Come tutti i compositori d'opera italiana, Donizetti fu in continuo movimento. Andava su e giù per l'Italia mettendo in scena le sue opere, e lavorò anche a Parigi e a Vienna, insomma, era sempre in giro. Molte ebbero entusiastica accoglienza, ma fu l'”Anna Bolena” a dargli la fama, anche se la più popolare rimane “L’elisir d’amore”. La sua “Lucia di Lammermoor” fu rappresentata per la prima volta a Napoli nel 1835, e diventò una delle opere più popolari del secolo. Donizetti fu un compositore pieno di grazia, e le sue opere comiche hanno quel tipo di inventiva melodica. di slancio e di brio che solo Rossini ha saputo portare nella musica.

[Voci di dati raccolte]
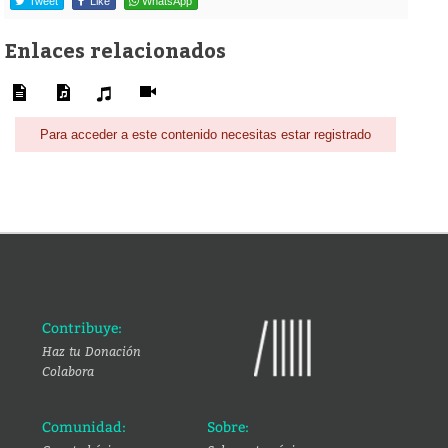
Tweet
Like
WhatsApp
Enlaces relacionados
Para acceder a este contenido necesitas estar registrado
Contribuye:
Haz tu Donación
Colabora
Comunidad:
Sobre: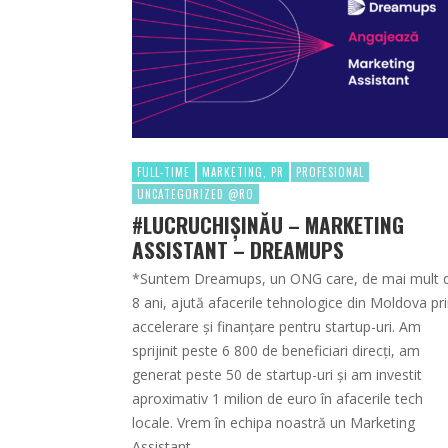
FULL-TIME
MARKETING, PR
PROFESIONAL
UNCATEGORIZED @RO
#LUCRUCHIȘINĂU – MARKETING
ASSISTANT – DREAMUPS
*Suntem Dreamups, un ONG care, de mai mult 
8 ani, ajută afacerile tehnologice din Moldova pr
accelerare și finanțare pentru startup-uri. Am
sprijinit peste 6 800 de beneficiari direcți, am
generat peste 50 de startup-uri și am investit
aproximativ 1 milion de euro în afacerile tech
locale. Vrem în echipa noastră un Marketing
Assistant …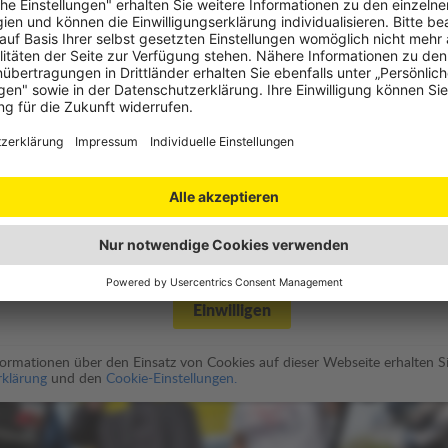
utz
des Video-Players benötigen wir Ihre Einwilligung.
spielung wird eine moderne HTML5 Video Player Lösung namens
enschutzbestimmungen von JW Player
).
Einwilligen
nformationen über den Einsatz von Cookies auf dieser Webseite erhalten Si
klärung
und den
Cookie-Einstellungen.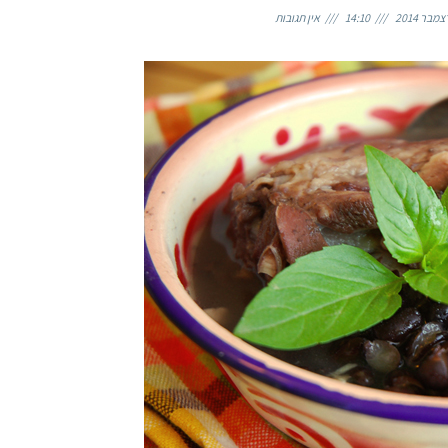
14:10
אין תגובות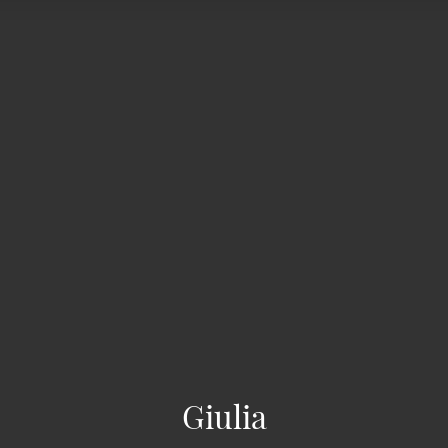
Giulia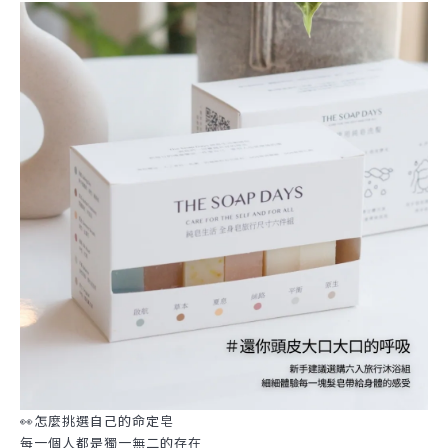
👀怎麼挑選自己的命定皂
每一個人都是獨一無二的存在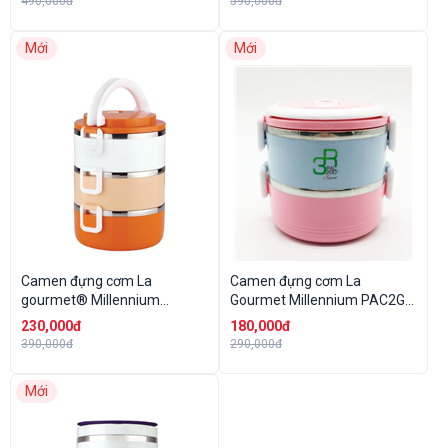
490,000đ
590,000đ
Mới
Mới
Camen đựng cơm La
Camen đựng cơm La
gourmet® Millennium
Gourmet Millennium PAC2GO
PAC2GO 3 ngăn
2 ngăn 1.4L
230,000đ
180,000đ
2.1L(cam/trắng)
390,000đ
290,000đ
Mới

◆ **COMPITO ASSEGNATO**
Trascrivi di nuovo il testo estratto partendo da "Come tutti i" e terminando con "portare nella musica.", e sostituisci "Napoli" con "Milano".

◆ **RISPOSTA ATTESA**
Come tutti i compositori d'opera italiana, Donizetti fu in continuo movimento. Andava su e giù per l'Italia mettendo in scena le sue opere, e lavorò anche a Parigi e a Vienna, insomma, era sempre in giro. Molte ebbero entusiastica accoglienza, ma fu l'”Anna Bolena” a dargli la fama, anche se la più popolare rimane “L’elisir d’amore”. La sua “Lucia di Lammermoor” fu rappresentata per la prima volta a Milano nel 1835, e diventò una delle opere più popolari del secolo. Donizetti fu un compositore pieno di grazia, e le sue opere comiche hanno quel tipo di inventiva melodica. di slancio e di brio che solo Rossini ha saputo portare nella musica.